> _GIVEN ENTRIES_
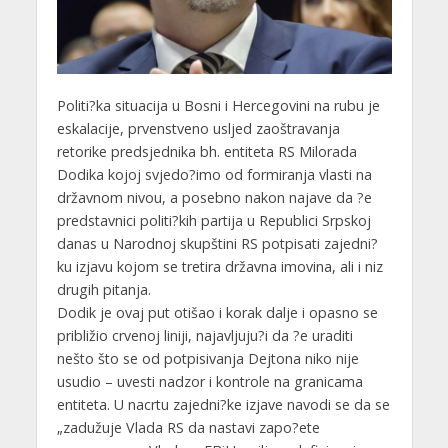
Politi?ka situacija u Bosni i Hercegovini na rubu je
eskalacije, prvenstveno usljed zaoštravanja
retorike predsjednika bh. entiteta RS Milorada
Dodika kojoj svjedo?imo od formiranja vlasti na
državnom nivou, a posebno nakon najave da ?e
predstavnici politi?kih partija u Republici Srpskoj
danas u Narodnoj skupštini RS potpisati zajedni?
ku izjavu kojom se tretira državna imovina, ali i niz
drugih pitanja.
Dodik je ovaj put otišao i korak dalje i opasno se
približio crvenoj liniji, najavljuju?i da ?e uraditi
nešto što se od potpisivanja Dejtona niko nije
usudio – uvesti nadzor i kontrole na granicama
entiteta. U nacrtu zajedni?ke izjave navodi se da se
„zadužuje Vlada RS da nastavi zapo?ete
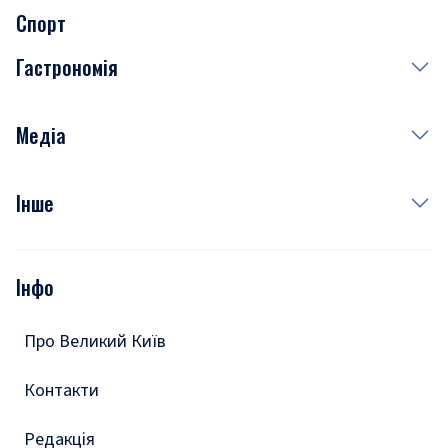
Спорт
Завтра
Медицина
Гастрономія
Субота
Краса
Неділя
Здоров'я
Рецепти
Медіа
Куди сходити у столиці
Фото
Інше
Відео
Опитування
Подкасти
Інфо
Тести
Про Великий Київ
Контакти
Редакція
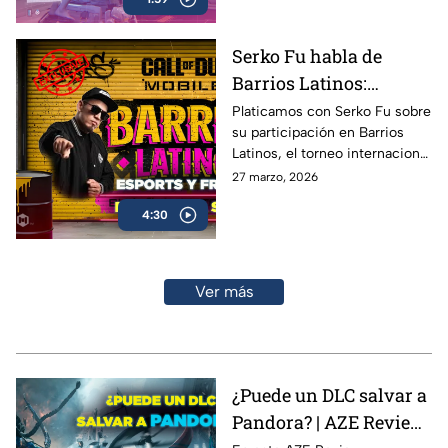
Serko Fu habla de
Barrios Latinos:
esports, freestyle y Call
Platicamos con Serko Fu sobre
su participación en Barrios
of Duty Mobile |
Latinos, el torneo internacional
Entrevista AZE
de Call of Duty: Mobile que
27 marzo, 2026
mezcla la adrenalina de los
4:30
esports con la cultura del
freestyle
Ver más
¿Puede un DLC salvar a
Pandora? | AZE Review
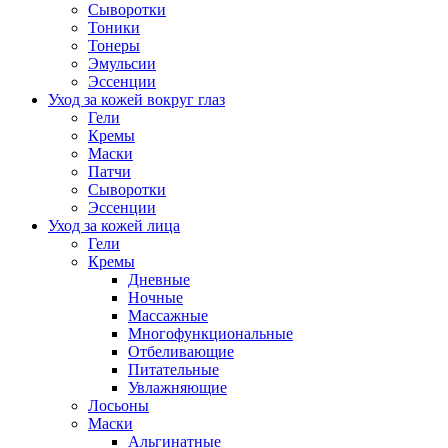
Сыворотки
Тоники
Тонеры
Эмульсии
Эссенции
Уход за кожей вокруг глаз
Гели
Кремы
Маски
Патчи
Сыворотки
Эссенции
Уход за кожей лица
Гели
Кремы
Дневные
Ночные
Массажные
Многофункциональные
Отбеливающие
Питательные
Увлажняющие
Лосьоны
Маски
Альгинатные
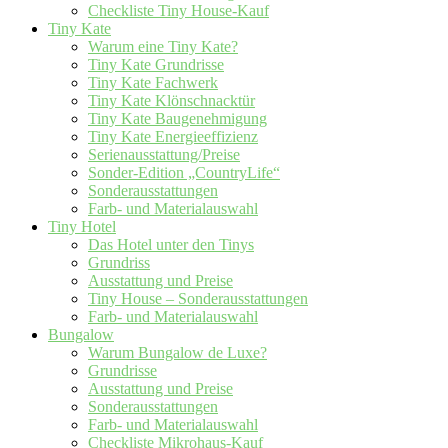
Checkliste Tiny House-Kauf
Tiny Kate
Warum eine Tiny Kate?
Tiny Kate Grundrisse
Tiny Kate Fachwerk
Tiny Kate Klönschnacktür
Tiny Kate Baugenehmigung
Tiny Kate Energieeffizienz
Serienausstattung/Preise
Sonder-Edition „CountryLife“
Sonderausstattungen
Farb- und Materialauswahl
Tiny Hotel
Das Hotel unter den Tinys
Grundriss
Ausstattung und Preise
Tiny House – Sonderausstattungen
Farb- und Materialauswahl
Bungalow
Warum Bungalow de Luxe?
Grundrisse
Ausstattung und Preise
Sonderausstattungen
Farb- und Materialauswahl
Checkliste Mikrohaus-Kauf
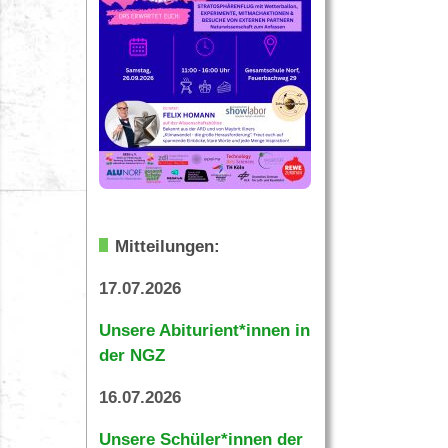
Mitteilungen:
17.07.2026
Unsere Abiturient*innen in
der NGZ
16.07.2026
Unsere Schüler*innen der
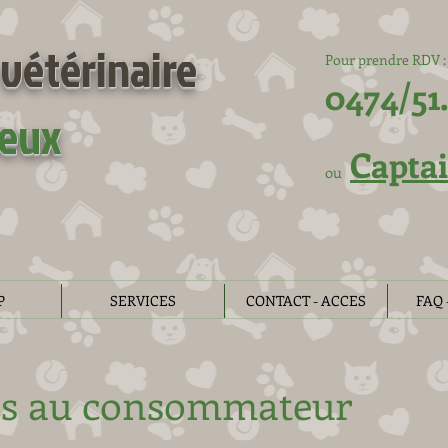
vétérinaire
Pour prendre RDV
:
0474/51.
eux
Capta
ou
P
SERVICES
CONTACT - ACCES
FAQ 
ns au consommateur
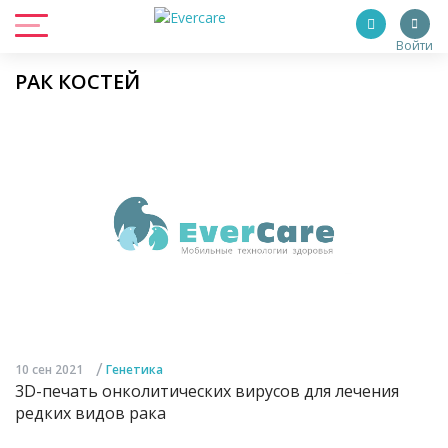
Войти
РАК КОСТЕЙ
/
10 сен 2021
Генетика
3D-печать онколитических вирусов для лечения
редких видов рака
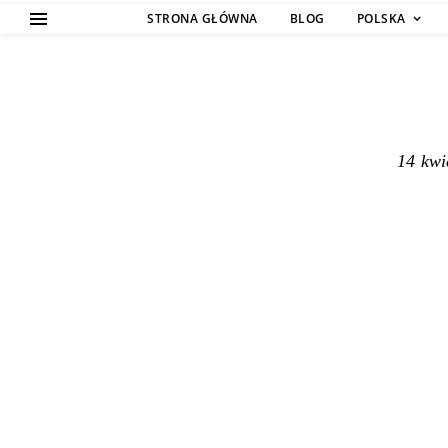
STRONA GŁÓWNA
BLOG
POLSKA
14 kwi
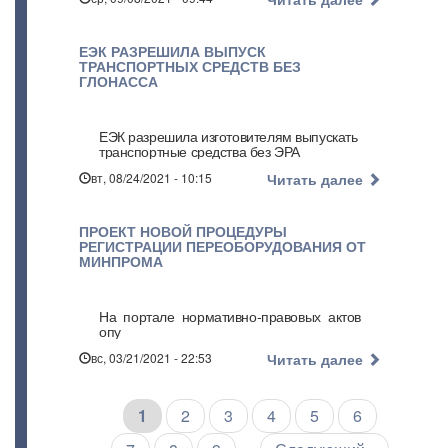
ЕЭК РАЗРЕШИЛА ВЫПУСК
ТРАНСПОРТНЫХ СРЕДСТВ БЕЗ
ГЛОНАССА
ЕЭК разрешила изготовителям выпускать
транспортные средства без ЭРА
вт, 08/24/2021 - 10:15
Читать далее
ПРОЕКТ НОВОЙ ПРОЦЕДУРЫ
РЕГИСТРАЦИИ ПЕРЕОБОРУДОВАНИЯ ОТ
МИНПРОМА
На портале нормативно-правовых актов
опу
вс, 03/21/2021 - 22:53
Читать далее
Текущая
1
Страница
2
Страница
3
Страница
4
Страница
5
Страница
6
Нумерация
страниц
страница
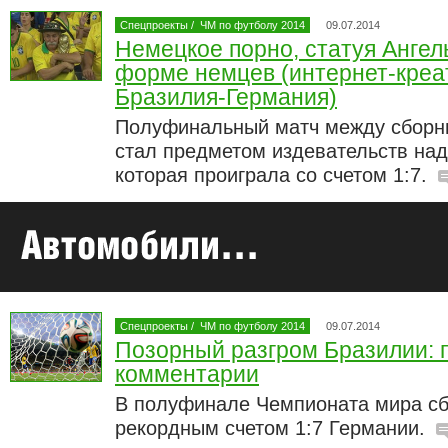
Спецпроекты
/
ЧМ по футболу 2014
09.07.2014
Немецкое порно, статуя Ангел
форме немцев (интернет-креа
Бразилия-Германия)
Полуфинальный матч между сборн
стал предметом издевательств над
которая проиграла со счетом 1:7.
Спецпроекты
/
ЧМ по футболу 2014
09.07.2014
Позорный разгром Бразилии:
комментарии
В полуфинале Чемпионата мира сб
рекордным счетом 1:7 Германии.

> _PROBLEM TO SOLVE_
How many of the lines above contain "esports", with case counting? Reply with the number alone.

> _RESULT OF THIS EXERCISE_
2